-- INFORMATION follows --

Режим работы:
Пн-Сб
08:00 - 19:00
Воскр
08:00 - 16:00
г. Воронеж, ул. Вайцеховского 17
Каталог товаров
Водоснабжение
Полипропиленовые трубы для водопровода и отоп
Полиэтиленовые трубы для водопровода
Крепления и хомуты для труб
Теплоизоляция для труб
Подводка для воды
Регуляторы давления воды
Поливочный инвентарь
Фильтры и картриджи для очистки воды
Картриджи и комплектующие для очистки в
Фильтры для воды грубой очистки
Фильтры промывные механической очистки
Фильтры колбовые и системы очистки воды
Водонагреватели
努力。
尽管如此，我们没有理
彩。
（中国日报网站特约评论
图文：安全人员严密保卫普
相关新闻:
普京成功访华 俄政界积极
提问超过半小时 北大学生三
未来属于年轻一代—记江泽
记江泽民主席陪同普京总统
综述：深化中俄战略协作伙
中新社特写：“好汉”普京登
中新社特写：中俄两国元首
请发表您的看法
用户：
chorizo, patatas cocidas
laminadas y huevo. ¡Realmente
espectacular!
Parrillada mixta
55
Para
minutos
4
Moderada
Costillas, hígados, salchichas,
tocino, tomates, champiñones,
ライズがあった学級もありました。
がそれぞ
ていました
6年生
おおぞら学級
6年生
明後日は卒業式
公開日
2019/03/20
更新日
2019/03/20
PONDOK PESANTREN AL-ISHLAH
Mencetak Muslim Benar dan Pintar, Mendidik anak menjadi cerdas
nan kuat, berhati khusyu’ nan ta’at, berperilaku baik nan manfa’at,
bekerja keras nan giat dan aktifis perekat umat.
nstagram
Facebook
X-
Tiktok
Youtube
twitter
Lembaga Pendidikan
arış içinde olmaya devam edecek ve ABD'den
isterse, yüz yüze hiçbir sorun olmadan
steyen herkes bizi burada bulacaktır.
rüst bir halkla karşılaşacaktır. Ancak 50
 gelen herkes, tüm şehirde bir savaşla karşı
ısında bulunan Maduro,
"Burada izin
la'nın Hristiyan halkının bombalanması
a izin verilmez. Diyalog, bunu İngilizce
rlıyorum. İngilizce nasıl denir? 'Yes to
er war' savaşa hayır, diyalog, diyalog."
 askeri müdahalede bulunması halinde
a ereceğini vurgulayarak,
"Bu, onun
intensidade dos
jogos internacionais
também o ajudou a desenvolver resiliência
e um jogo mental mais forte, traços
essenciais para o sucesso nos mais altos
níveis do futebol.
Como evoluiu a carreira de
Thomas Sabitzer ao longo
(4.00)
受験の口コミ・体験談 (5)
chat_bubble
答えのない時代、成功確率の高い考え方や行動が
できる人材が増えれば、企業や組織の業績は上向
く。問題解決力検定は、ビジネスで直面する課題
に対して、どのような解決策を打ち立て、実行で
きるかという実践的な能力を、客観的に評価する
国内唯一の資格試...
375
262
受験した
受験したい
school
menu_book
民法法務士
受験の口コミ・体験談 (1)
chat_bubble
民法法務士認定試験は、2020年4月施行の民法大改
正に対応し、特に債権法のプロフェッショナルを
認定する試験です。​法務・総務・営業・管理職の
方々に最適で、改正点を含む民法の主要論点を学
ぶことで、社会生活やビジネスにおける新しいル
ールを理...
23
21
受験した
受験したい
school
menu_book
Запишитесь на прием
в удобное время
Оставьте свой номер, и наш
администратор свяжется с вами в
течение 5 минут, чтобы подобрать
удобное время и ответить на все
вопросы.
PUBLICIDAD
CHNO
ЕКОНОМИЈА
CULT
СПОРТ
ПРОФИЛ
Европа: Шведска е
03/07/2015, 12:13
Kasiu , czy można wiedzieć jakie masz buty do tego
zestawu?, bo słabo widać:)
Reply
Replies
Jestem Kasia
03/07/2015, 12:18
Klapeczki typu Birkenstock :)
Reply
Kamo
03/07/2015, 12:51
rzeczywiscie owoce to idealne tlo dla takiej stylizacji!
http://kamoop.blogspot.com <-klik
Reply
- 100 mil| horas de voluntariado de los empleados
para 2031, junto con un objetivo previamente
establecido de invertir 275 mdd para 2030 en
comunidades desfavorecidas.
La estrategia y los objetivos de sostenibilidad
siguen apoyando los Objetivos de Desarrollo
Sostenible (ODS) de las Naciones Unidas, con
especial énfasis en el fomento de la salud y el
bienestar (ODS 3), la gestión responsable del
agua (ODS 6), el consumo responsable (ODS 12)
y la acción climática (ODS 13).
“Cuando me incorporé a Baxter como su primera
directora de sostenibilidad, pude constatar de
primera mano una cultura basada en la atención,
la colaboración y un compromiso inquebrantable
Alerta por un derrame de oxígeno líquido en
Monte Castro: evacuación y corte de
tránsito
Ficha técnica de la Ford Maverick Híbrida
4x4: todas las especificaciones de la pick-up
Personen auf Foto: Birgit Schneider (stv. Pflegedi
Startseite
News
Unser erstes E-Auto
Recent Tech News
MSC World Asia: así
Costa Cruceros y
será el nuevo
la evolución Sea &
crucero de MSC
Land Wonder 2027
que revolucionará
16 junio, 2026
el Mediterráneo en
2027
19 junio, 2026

-- INFORMATION concluded --

PROBLEM DESCRIPTION ::
Copy out the text of every item above line by line, reproducing each line word for word with its original spelling and punctuation.

FINISHED EXERCISE ::
Режим работы:
Пн-Сб
08:00 - 19:00
Воскр
08:00 - 16:00
г. Воронеж, ул. Вайцеховского 17
Каталог товаров
Водоснабжение
Полипропиленовые трубы для водопровода и отоп
Полиэтиленовые трубы для водопровода
Крепления и хомуты для труб
Теплоизоляция для труб
Подводка для воды
Регуляторы давления воды
Поливочный инвентарь
Фильтры и картриджи для очистки воды
Картриджи и комплектующие для очистки в
Фильтры для воды грубой очистки
Фильтры промывные механической очистки
Фильтры колбовые и системы очистки воды
Водонагреватели
努力。
尽管如此，我们没有理
彩。
（中国日报网站特约评论
图文：安全人员严密保卫普
相关新闻:
普京成功访华 俄政界积极
提问超过半小时 北大学生三
未来属于年轻一代—记江泽
记江泽民主席陪同普京总统
综述：深化中俄战略协作伙
中新社特写：“好汉”普京登
中新社特写：中俄两国元首
请发表您的看法
用户：
chorizo, patatas cocidas
laminadas y huevo. ¡Realmente
espectacular!
Parrillada mixta
55
Para
minutos
4
Moderada
Costillas, hígados, salchichas,
tocino, tomates, champiñones,
ライズがあった学級もありました。
がそれぞ
ていました
6年生
おおぞら学級
6年生
明後日は卒業式
公開日
2019/03/20
更新日
2019/03/20
PONDOK PESANTREN AL-ISHLAH
Mencetak Muslim Benar dan Pintar, Mendidik anak menjadi cerdas
nan kuat, berhati khusyu’ nan ta’at, berperilaku baik nan manfa’at,
bekerja keras nan giat dan aktifis perekat umat.
nstagram
Facebook
X-
Tiktok
Youtube
twitter
Lembaga Pendidikan
arış içinde olmaya devam edecek ve ABD'den
isterse, yüz yüze hiçbir sorun olmadan
steyen herkes bizi burada bulacaktır.
rüst bir halkla karşılaşacaktır. Ancak 50
 gelen herkes, tüm şehirde bir savaşla karşı
ısında bulunan Maduro,
"Burada izin
la'nın Hristiyan halkının bombalanması
a izin verilmez. Diyalog, bunu İngilizce
rlıyorum. İngilizce nasıl denir? 'Yes to
er war' savaşa hayır, diyalog, diyalog."
 askeri müdahalede bulunması halinde
a ereceğini vurgulayarak,
"Bu, onun
intensidade dos
jogos internacionais
também o ajudou a desenvolver resiliência
e um jogo mental mais forte, traços
essenciais para o sucesso nos mais altos
níveis do futebol.
Como evoluiu a carreira de
Thomas Sabitzer ao longo
(4.00)
受験の口コミ・体験談 (5)
chat_bubble
答えのない時代、成功確率の高い考え方や行動が
できる人材が増えれば、企業や組織の業績は上向
く。問題解決力検定は、ビジネスで直面する課題
に対して、どのような解決策を打ち立て、実行で
きるかという実践的な能力を、客観的に評価する
国内唯一の資格試...
375
262
受験した
受験したい
school
menu_book
民法法務士
受験の口コミ・体験談 (1)
chat_bubble
民法法務士認定試験は、2020年4月施行の民法大改
正に対応し、特に債権法のプロフェッショナルを
認定する試験です。​法務・総務・営業・管理職の
方々に最適で、改正点を含む民法の主要論点を学
ぶことで、社会生活やビジネスにおける新しいル
ールを理...
23
21
受験した
受験したい
school
menu_book
Запишитесь на прием
в удобное время
Оставьте свой номер, и наш
администратор свяжется с вами в
течение 5 минут, чтобы подобрать
удобное время и ответить на все
вопросы.
PUBLICIDAD
CHNO
ЕКОНОМИЈА
CULT
СПОРТ
ПРОФИЛ
Европа: Шведска е
03/07/2015, 12:13
Kasiu , czy można wiedzieć jakie masz buty do tego
zestawu?, bo słabo widać:)
Reply
Replies
Jestem Kasia
03/07/2015, 12:18
Klapeczki typu Birkenstock :)
Reply
Kamo
03/07/2015, 12:51
rzeczywiscie owoce to idealne tlo dla takiej stylizacji!
http://kamoop.blogspot.com <-klik
Reply
- 100 mil| horas de voluntariado de los empleados
para 2031, junto con un objetivo previamente
establecido de invertir 275 mdd para 2030 en
comunidades desfavorecidas.
La estrategia y los objetivos de sostenibilidad
siguen apoyando los Objetivos de Desarrollo
Sostenible (ODS) de las Naciones Unidas, con
especial énfasis en el fomento de la salud y el
bienestar (ODS 3), la gestión responsable del
agua (ODS 6), el consumo responsable (ODS 12)
y la acción climática (ODS 13).
“Cuando me incorporé a Baxter como su primera
directora de sostenibilidad, pude constatar de
primera mano una cultura basada en la atención,
la colaboración y un compromiso inquebrantable
Alerta por un derrame de oxígeno líquido en
Monte Castro: evacuación y corte de
tránsito
Ficha técnica de la Ford Maverick Híbrida
4x4: todas las especificaciones de la pick-up
Personen auf Foto: Birgit Schneider (stv. Pflegedi
Startseite
News
Unser erstes E-Auto
Recent Tech News
MSC World Asia: así
Costa Cruceros y
será el nuevo
la evolución Sea &
crucero de MSC
Land Wonder 2027
que revolucionará
16 junio, 2026
el Mediterráneo en
2027
19 junio, 2026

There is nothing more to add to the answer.